**DIRECTIONS**
Extract the lines starting at the one containing "scientific name: Glyceria grandis" and ending at the one containing "collector number: 3446", both included, and repeat them verbatim.

Dataset items
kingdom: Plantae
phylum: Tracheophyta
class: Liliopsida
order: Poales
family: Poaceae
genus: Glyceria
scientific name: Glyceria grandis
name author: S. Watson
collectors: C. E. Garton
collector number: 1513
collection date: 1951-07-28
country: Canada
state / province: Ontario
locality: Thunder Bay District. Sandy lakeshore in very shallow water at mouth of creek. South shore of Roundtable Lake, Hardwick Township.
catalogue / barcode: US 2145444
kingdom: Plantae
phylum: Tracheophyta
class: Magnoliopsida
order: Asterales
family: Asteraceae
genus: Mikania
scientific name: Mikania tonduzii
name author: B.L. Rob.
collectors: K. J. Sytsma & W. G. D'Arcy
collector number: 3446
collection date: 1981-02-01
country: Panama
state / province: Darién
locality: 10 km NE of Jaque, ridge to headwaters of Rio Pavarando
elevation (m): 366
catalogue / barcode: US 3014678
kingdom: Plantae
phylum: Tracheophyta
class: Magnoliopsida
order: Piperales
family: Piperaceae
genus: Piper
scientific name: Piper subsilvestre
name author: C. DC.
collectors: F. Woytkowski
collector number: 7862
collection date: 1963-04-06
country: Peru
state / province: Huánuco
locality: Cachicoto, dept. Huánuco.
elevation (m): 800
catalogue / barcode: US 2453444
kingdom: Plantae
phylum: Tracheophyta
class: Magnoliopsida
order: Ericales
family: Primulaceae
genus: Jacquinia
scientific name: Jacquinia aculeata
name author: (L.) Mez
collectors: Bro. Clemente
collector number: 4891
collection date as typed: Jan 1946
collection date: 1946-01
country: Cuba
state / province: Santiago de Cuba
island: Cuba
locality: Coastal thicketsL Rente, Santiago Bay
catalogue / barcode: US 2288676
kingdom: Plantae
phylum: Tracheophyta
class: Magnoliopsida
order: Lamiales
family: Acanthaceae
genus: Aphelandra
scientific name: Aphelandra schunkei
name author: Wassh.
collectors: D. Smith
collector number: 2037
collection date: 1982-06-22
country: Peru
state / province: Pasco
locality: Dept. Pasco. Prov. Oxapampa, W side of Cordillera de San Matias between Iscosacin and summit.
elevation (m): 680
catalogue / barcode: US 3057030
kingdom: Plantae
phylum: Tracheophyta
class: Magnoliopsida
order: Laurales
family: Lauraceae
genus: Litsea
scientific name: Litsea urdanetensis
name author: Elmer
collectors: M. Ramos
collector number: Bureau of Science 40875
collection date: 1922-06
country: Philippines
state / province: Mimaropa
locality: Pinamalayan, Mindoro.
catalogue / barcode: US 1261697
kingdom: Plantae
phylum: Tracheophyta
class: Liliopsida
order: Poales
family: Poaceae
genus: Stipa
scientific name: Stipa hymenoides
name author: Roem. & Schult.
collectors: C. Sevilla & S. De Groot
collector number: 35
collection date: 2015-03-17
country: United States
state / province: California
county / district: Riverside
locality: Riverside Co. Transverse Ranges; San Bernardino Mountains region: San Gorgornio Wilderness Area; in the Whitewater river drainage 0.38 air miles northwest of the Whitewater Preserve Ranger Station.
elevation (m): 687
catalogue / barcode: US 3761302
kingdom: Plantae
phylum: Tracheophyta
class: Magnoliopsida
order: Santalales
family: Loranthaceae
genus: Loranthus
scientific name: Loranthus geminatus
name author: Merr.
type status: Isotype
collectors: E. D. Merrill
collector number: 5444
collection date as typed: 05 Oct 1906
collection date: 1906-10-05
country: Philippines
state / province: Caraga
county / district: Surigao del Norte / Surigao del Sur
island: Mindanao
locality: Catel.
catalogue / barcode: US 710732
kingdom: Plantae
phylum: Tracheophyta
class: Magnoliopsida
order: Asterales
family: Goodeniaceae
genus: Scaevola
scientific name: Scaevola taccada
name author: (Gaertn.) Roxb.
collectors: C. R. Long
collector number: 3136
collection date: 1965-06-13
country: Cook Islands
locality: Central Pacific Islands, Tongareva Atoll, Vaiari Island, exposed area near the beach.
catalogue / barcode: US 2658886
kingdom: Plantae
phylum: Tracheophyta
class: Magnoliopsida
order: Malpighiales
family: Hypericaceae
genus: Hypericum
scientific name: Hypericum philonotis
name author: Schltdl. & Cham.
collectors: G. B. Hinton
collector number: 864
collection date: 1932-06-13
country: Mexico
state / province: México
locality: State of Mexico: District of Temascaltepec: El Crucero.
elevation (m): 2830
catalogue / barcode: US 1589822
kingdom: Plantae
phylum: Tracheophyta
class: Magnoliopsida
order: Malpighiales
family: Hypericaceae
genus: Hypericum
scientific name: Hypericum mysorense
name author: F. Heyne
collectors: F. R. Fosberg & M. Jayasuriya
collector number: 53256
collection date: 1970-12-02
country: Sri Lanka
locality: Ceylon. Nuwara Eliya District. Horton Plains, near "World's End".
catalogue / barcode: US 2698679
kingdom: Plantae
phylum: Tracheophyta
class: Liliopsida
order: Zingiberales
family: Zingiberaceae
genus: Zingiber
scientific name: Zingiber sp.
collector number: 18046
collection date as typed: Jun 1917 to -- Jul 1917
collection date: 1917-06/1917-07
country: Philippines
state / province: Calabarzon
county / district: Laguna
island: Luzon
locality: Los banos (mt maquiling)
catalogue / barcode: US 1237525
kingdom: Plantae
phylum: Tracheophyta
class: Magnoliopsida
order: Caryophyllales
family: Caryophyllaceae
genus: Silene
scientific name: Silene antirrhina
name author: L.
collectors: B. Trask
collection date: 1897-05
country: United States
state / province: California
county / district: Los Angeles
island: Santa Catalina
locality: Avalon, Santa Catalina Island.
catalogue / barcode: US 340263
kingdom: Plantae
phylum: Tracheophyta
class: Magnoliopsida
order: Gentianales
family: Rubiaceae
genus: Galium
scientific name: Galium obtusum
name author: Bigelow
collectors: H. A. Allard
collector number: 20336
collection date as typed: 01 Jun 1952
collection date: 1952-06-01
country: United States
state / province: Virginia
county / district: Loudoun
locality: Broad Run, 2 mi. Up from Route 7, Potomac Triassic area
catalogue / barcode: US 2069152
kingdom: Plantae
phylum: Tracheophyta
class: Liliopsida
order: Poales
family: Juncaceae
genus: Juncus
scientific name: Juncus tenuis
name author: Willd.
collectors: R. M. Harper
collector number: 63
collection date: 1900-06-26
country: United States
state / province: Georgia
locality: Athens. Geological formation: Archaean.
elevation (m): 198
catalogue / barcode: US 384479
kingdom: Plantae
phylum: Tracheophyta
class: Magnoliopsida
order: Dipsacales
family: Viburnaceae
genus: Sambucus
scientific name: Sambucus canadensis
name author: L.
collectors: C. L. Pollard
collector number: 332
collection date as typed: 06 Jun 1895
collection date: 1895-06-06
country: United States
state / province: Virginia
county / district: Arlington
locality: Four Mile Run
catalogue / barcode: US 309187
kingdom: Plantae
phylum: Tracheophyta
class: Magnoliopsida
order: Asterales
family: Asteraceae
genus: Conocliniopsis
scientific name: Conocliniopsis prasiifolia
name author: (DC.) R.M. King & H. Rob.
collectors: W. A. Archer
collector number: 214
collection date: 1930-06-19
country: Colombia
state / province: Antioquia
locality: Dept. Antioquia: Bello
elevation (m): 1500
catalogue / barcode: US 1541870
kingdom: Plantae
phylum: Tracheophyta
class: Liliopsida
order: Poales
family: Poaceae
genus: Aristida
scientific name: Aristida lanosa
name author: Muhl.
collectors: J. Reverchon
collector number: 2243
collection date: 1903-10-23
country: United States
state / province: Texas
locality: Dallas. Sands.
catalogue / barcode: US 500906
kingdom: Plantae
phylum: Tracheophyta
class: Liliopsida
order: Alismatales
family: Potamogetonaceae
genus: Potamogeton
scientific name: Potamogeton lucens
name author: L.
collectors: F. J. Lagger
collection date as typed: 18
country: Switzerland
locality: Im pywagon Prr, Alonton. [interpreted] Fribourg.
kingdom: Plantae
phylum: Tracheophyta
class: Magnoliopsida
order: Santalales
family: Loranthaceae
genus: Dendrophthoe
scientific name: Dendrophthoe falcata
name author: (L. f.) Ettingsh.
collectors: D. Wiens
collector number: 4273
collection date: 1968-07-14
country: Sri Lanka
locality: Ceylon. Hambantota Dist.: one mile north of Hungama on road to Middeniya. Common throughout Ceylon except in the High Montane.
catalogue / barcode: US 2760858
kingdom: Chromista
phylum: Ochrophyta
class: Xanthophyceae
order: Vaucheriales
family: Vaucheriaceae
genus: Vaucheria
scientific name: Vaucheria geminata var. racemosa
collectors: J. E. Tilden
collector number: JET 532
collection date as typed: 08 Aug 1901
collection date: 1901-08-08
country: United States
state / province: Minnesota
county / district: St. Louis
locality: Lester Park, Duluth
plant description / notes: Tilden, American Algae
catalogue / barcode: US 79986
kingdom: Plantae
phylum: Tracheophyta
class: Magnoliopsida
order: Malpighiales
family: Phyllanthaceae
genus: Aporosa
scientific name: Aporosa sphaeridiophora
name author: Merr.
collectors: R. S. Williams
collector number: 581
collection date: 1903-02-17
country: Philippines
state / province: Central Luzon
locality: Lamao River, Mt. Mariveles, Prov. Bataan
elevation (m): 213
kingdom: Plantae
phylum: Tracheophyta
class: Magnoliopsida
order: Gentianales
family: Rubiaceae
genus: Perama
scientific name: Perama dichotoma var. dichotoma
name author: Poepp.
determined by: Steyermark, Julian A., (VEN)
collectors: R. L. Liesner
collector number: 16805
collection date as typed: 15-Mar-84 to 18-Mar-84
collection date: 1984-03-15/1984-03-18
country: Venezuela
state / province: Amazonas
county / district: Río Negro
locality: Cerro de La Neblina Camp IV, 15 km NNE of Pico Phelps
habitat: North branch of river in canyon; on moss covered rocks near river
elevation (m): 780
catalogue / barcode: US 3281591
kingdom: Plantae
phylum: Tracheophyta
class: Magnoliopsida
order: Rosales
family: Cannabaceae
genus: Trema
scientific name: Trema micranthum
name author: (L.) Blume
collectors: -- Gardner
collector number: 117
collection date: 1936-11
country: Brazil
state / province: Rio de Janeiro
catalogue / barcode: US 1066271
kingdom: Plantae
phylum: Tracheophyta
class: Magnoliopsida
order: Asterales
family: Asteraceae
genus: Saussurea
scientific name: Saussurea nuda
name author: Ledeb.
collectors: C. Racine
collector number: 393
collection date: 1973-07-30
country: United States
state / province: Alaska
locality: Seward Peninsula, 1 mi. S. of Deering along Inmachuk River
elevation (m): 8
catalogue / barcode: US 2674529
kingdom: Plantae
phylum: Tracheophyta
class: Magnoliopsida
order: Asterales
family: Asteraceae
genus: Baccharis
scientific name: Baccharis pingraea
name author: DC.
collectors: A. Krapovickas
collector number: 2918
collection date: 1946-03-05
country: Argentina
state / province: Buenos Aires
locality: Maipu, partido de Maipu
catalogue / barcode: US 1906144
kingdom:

**FINAL RESULT**
scientific name: Glyceria grandis
name author: S. Watson
collectors: C. E. Garton
collector number: 1513
collection date: 1951-07-28
country: Canada
state / province: Ontario
locality: Thunder Bay District. Sandy lakeshore in very shallow water at mouth of creek. South shore of Roundtable Lake, Hardwick Township.
catalogue / barcode: US 2145444
kingdom: Plantae
phylum: Tracheophyta
class: Magnoliopsida
order: Asterales
family: Asteraceae
genus: Mikania
scientific name: Mikania tonduzii
name author: B.L. Rob.
collectors: K. J. Sytsma & W. G. D'Arcy
collector number: 3446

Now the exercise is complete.